Already Platinum is the debut album by American rapper Slim Thug. The album was released on July 12, 2005 on Pharrell and Chad Hugo's Star Trak label. The original release date was slated for February 2005, but heavy bootlegging and numerous delays held the album back, forcing a vast majority of its original track listing to be replaced. The original track listing included the original version of the track "I Ain't Heard of That," which featured Jay-Z.

In an interview with XXL, the rapper explained the album title does not suggest he will go platinum, but that his lifestyle (before he got a record deal) was already similar to that of rappers who had reached the platinum status. In an interview on The Tyra Banks Show, mentor Pharrell revealed that he was a millionaire before the two met, and he especially liked that about him. He continued to say that he was "already platinum," the album name was just in confirmation of this.

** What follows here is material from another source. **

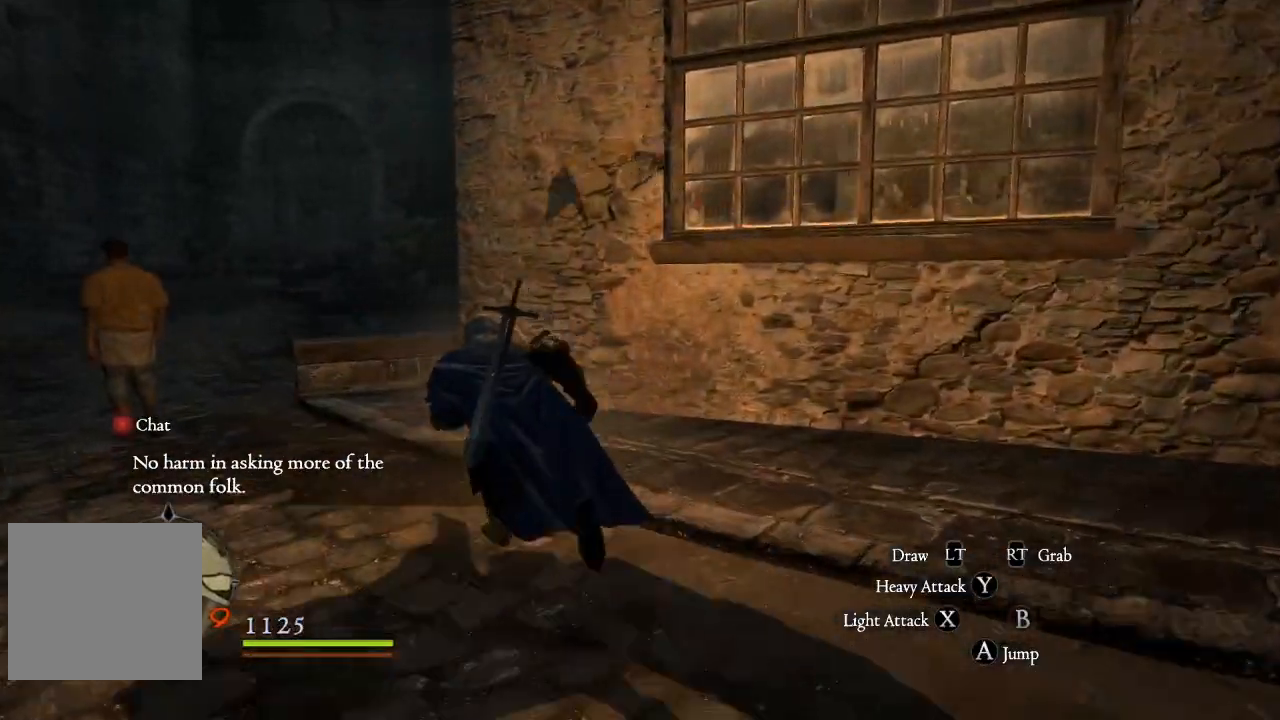
{"buttons": [], "left_stick": "up-left", "right_stick": "center", "events": []}
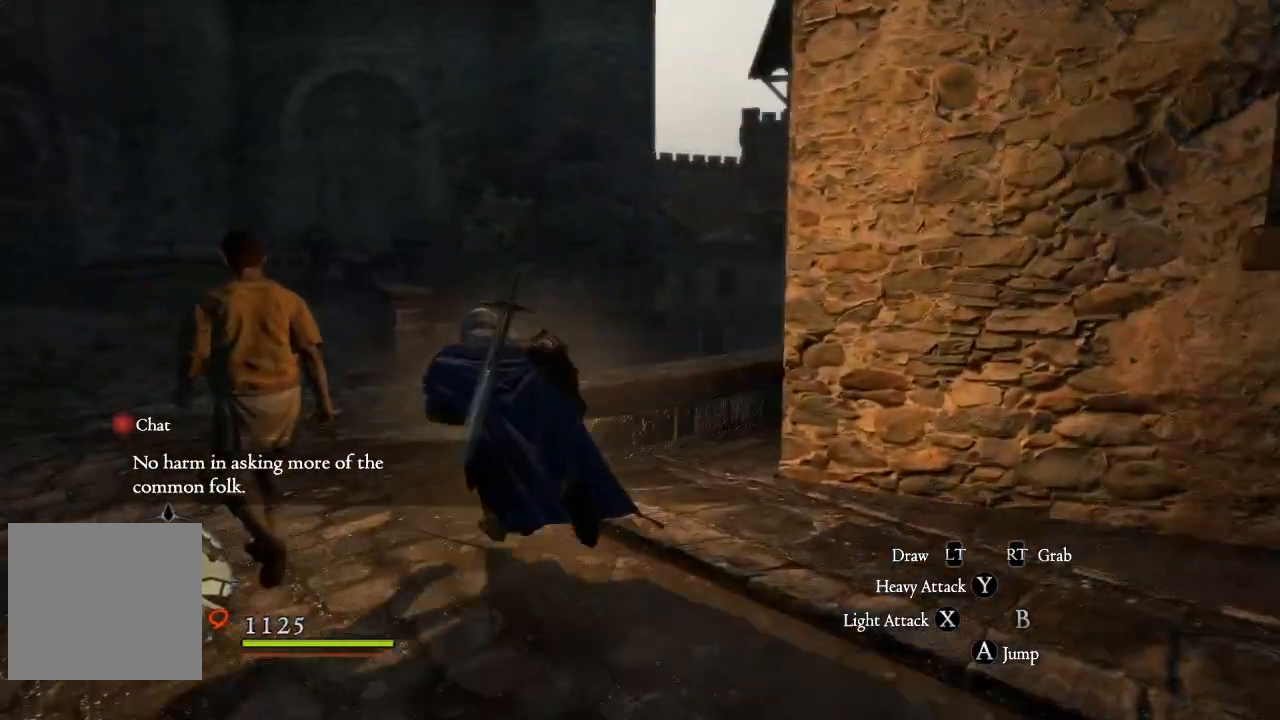
{"buttons": [], "left_stick": "up-left", "right_stick": "right", "events": [[66, "right_stick", "right"]]}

The album debuted at number 2 on the Billboard 200 with 130,000 copies sold in the first week released. Since then the album has sold over 500,000 copies.

Background 
In a 2016 interview with Slim Thug, he alleged to have met the albums executive producer Pharrell Williams in Houston prior to career a mentorship arranged by Jimmy Iovine, as both acts were signed to Interscope Records at the time. Slim Thug alleged to having recorded a bulk of album in Los Angeles; Williams played a then-unreleased remix to Jay-Z's 2003 single "Change Clothes" (which Williams also produced), which was later reworked and became the song "I Ain't Heard of That". The song was also supposed to keep a verse performed by Jay-Z as a guest feature, however once the song became heavily bootlegged, the verse was replaced by fellow Houston rapper Bun B. Jay-Z received a formal songwriting credit on the song, despite Slim Thug alleging that Williams wrote the chorus.

Critical reception 

Already Platinum garnered a positive reception from music critics who praised Slim's vocal delivery and the Southern production. AllMusic's Andy Kellman praised Slim's delivery for being more charismatic than Lil' Flip and Mike Jones, and the production work from both Mr. Lee and The Neptunes, concluding that "Already Platinum is one of 2005's best rap albums." Evan McGarvey of Stylus Magazine praised the Neptunes' production for evolving with Slim's Southern drawl and delivery, concluding that "After years of singles that people called "infectious" and "club-ready," they take Slim Thug and his dashing uniqueness and carve diamonds. This [album] isn't a musical highlight reel, it's watching artists shuck off personal curses and step into their own skins." Vibe contributor Rondell Conway wrote that, "Slim's worldly sensibilities make the pensive moments on the album both heartfelt ("Dedicate") and heady ("The Interview"). All the while, he keeps his Teflon status intact–without telling any tall tales." Rolling Stones Christian Hoard called the record "a popwise bastardization of the Houston rap scene's round-the-way charm", praising Slim's "down-home brassiness" delivering "brawny boasts and mesmerizing refrains", and the Neptunes' "arty minimalism" being better than on previous outings.

Entertainment Weekly writer Michael Endelman gave note of Slim having a "steady, linebacker-strong flow and [a] baritone" throughout the album but gave credit to the Neptunes for giving him "spacious and stark beats that are equal parts frightening and funky". Steve Jones of USA Today said that big names like T.I. and Jazze Pha didn't turn the attention away from the main artist, saying that "Slim [Thug]'s confident, laid-back deliveries keep him from being overshadowed." Chris Ryan of Spin commended Slim for lending his voice to the Neptunes' atmospheric production, saying they "contribute some of their most adventurous work yet." Tom Breihan of Pitchfork was critical of most of the tracks by the Neptunes, saying they "lost the gleaming, clattering swagger they once had, relying instead on bloodless synth lines and itchy, nattering drums" and that Slim's performance on them suffered. But said that the tracks by Mr. Lee ("Diamonds" and "3 Kings") were the highlights, concluding that, "On tracks like this, Slim sounds prehistoric, like he's always existed, like this voice has been echoing over canyons and through caves since before time began."

Track listing 

Sample credits
"3 Kings", samples "Secretary" by Betty Wright.
"Diamonds", samples "Top Notch Hoes" by Pimp C.
"The Interview", samples "The Newness Is Gone" by Eddie Kendricks.
"Miss Mary", samples "A Moment with You" by George Michael.
"I Need A...", samples  "Out There" by Willie Hutch.
"Dope Man", samples "Just to Keep You Satisfied" by Marvin Gaye.
"I'll Show Ya", samples "Stay in Love with Me" by Trinere

Personnel 
Credits for Already Platinum adapted from AllMusic.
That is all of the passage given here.